Prescription drugs for erectile dysfunction (a term Pfizer actually invented when it launched Viagra) are a $5-billion-a-year-business, and Pfizer clearly wants to protect its share, which has steadily dropped since competitors such as Cialis have come on the market.

I have no problem with men being able to buy their Viagra or Cialis online, and I suppose making sure that they get safe drugs is important, as is requiring a prescription, which at least gets them to go to their physician before simply popping the blue pill. I would hope the doctor would spend some time making sure they really needed the drug and there was no other cause or solution to their erectile issues.

That said, this story comes out at a time when we are arguing about the availability and costs associated with condoms, birth control pills, and emergency contraception. Why is it that increased access to Viagra (which serves no other purpose than to facilitate sex) does not cause such controversy?

Sex Toy Races: Whose Vibrator Will Come First?

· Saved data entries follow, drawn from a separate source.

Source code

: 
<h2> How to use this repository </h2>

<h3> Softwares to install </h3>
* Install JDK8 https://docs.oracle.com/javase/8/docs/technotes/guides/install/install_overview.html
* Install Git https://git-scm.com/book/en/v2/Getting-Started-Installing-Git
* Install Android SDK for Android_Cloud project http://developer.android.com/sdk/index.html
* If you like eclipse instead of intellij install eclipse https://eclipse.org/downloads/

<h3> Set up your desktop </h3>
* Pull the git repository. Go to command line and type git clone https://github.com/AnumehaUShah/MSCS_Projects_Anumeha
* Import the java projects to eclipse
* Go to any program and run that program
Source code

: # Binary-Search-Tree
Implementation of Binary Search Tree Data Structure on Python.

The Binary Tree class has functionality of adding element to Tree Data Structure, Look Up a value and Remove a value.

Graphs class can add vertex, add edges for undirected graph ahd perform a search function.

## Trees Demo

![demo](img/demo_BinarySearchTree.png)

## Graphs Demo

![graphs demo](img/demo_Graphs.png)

People apparently race their pet turtles, hamsters, and pigs.  In my town we have an annual event in which you can sponsor rubber duckies as they race down the stream that runs through the park (my duckie has never won). But this one is new: This weekend, German sex toy maker, Fun Factory, held the first ever sex-toy race.

Four hot-pink vibrators squirmed their way down a table in Vegas as gamblers took odds, placed bets, and looked on.  The event was part of the annual International Lingerie Salon, and the manufacturer hopes the race will become a yearly staple as well. Apparently the vibrators, which were placed on a piece of paper (presumably so they could glide more smoothly), traveled the table at a speed of 1.5 miles per hour.